Monday, December 19, 2005

Yiddish Culture Made Easy

At the one-day Yiddish Experience I went to December 18 as I walked out of the classroom, I spoke with my conversation partner who asked where my people came from. I replied, "Near Minsk in White Russia in a little shtetl (little Jewish village)." She said she recently went to White Russia for a visit and suggested I go. I asked her, "What was it like?" She said, "Like 200 years ago." I said, "No cars." She said, "Right." I had visions of horse and carts like some shtetl stories I've read. When I stood in line for lunch when asked a question, I'd say "yo" or "neny" or "a denk" (yes, no or thank you).

During lunch my mom and I shared a table with one of the Yiddish teachers who looked about 40 and who spoke all through lunch in Yiddish with two of his students who were young women in their early twenties. That's the first Yiddish conversation I've heard in many decades. It was just fascinating to hear people talk and talk and talk and talk in Yiddish! On the other side of my mother was a friendly looking woman so I asked her, "Vi heyst ir?" (What's your name?) Already, a Yiddish conversation!

After lunch we went downstairs to the chapel to hear Janet Hadda, Professor Emerita of Yiddish Language and Literature at UCLA spoke about I.B. Singer and his heroes. He seemd to have a lot of heroes: his brother Israel Joshua who was a successful Yiddish writer long before I.B. Singer was; his mother Basheva; and his rabbi father. Hadda said at first many Yiddishists (lovers of Yiddish) didn't like I.B. Singer because they didn't like his openess about sexuality. Many of his male characters have multiple wives like Herman Broder in the novel Enemies, a Love Story. But the current generation of Yiddishists seems not to be put off by Singer's treatment of sexuality in his novels.

The last event of the day was a workshop by Theodore Bikel, a great singer. He was accompanied by Deborah Strauss and Jeff Warschauer as he gave a workshop about Morechai Gerbirtig, one of the greatest songwriters in Yiddish. Bikel would tell us a little about Gerbirtig's life, sing a song, and then talk a little more.

Gerbirtig was born in Kracow, Poland, in 1877 to a poor family, and became a carpenter. In his spare time he wrote wonderful poems and songs, but never recorded. Luckily, another Jew in Krawcow wrote down Gerbirtig's poems and songs in two manuscripts, and these two manuscripts miracleously survived the Holocaust: one copy wascarried to Israel while the second copy survived in YIVO, the Yiddish archive in New York. Gerbirtig himself was killed by the Nazis in 1942, but Bikel reminded us his music survived the Shoah.
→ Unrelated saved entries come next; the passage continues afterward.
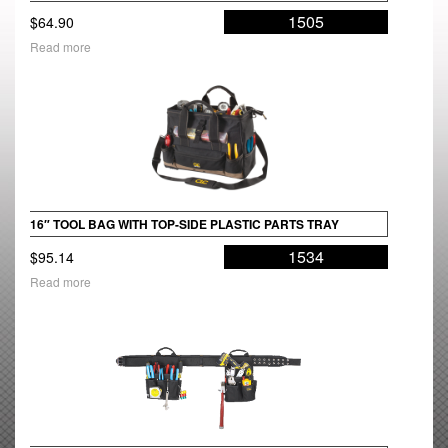
1505
$
64.90
Read more
16″ TOOL BAG WITH TOP-SIDE PLASTIC PARTS TRAY
1534
$
95.14
Read more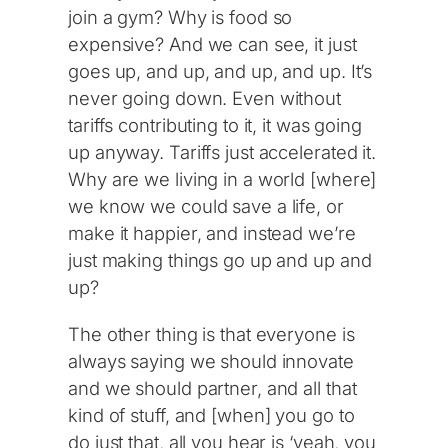
join a gym? Why is food so
expensive? And we can see, it just
goes up, and up, and up, and up. It’s
never going down. Even without
tariffs contributing to it, it was going
up anyway. Tariffs just accelerated it.
Why are we living in a world [where]
we know we could save a life, or
make it happier, and instead we’re
just making things go up and up and
up?
The other thing is that everyone is
always saying we should innovate
and we should partner, and all that
kind of stuff, and [when] you go to
do just that, all you hear is ‘yeah, you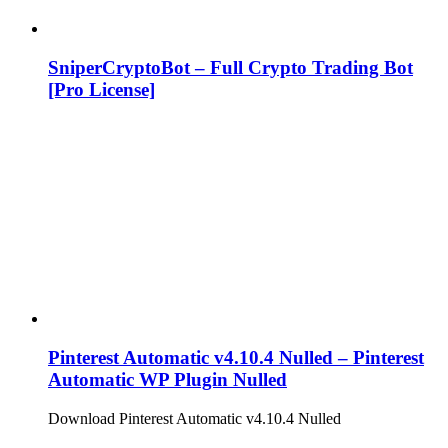
SniperCryptoBot – Full Crypto Trading Bot
[Pro License]
Pinterest Automatic v4.10.4 Nulled – Pinterest
Automatic WP Plugin Nulled
Download Pinterest Automatic v4.10.4 Nulled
Bikel sang us Gerbirtig's song "Yankele,": a mother sings to her son Yankele to go to sleep, hoping he will grow to become a great scholar but she knows it will cost her much hard work "and many tears to make a man out of you." In "Motele" there is a father-son dialogue with the father berating the son for fighting in kheder (religious school), chasing after doves, and breaking windows. The son defends himself by saying that grandfather told him that the father also liked to chase after doves and the teacher whipped the father, but dad turned out all right and so will he.
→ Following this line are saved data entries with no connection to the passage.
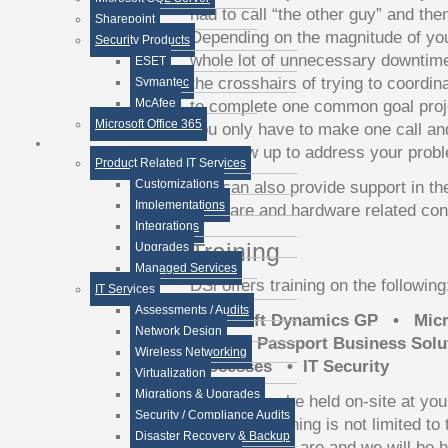
had to call “the other guy” and the
Sharepoint
Depending on the magnitude of yo
Security Products
whole lot of unnecessary downtim
ESET
the crosshairs of trying to coordin
Symantec
McAfee
to complete one common goal pro
Microsoft Office 365
you only have to make one call and
will show up to address your prob
Product Related IT Services
Customizations
DSi can also provide support in th
Implementations
software and hardware related con
Integrations
Training
Upgrades
Managed Services
DSi offers training on the following
IT Services
Assessments / Audits
Microsoft Dynamics GP • Mic
Network Design
FRx • Passport Business Solu
Wireless Networking
Processes • IT Security
Virtualization
Migrations & Upgrades
Training can be held on-site at your
Security / Compliance Audits
webinar. Training is not limited t
Disaster Recovery & Backup
training needs are and we will be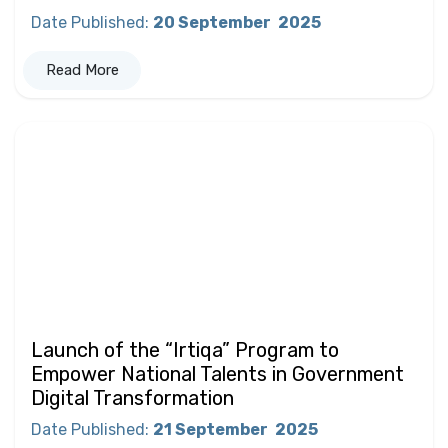
Date Published
:
20 September
2025
Read More
Launch of the “Irtiqa” Program to
Empower National Talents in Government
Digital Transformation
Date Published
:
21 September
2025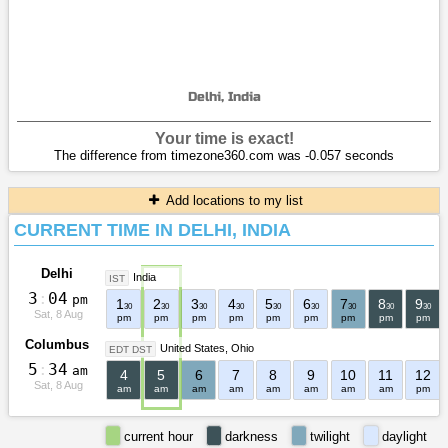
Delhi, India
Your time is exact!
The difference from timezone360.com was -0.057 seconds
Add locations to my list
CURRENT TIME IN DELHI, INDIA
Delhi
India
IST
3
:
0
4
pm
1
2
3
4
5
6
7
8
9
30
30
30
30
30
30
30
30
30
Sat, 8 Aug
pm
pm
pm
pm
pm
pm
pm
pm
pm
Columbus
United States
Ohio
EDT DST
5
:
3
4
am
4
5
6
7
8
9
10
11
12
Sat, 8 Aug
am
am
am
am
am
am
am
am
pm
current hour
darkness
twilight
daylight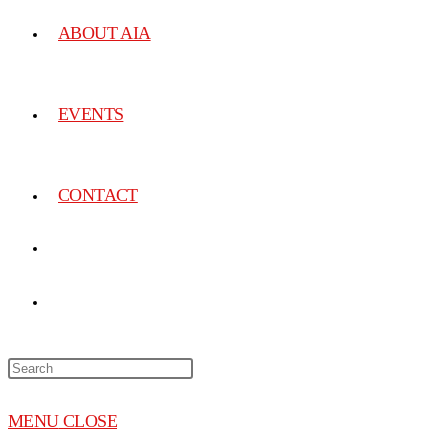
ABOUT AIA
EVENTS
CONTACT
MENU
CLOSE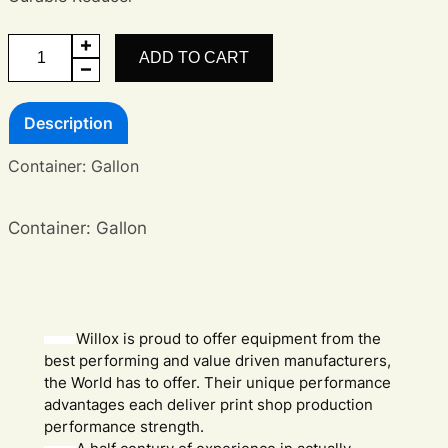
Curable
ADD TO CART
Reducer
quantity
Description
Container: Gallon
Container: Gallon
Willox is proud to offer equipment from the
best performing and value driven manufacturers,
the World has to offer. Their unique performance
advantages each deliver print shop production
performance strength.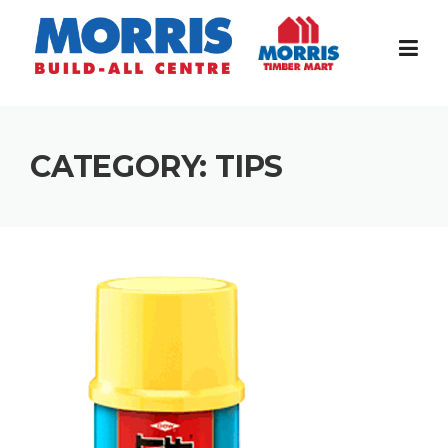
Skip
to
content
CATEGORY:
TIPS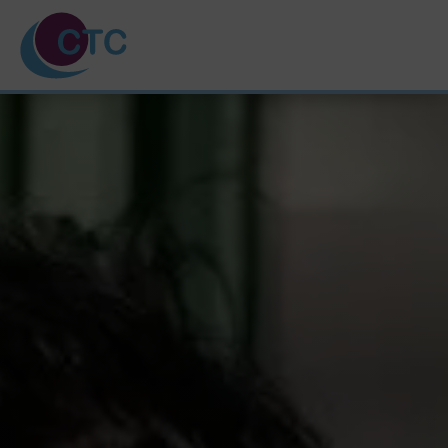
HOME
ABOUT US
TRAINING COURSES
SVQ & PDA
UNPAID CARERS
NEWS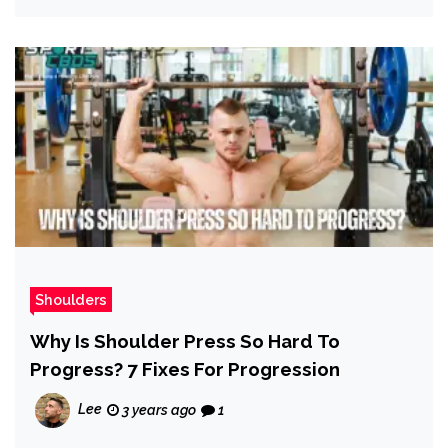
Shoulders
Why Is Shoulder Press So Hard To
Progress? 7 Fixes For Progression
Lee
3 years ago
1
Besides these songs, Bikel also sang us two love songs: in one a non-Jewish goatherd tries a woo a Jewish girl who says that any romance in impossible because of their different religions. The final song was a spirited pro-worker march that Gerbirtig wrote. Bikel's singing was mesmerizing while the musicians who accompanied him were wonderful. I could have sat there hours more listening to Bikel who has immense knowledge of Yiddish song as well as being a captivating performer.

All in all I was inspired by my one-day Yiddish extensive to try for a whole week! Next year, a week of Yiddish language and culture.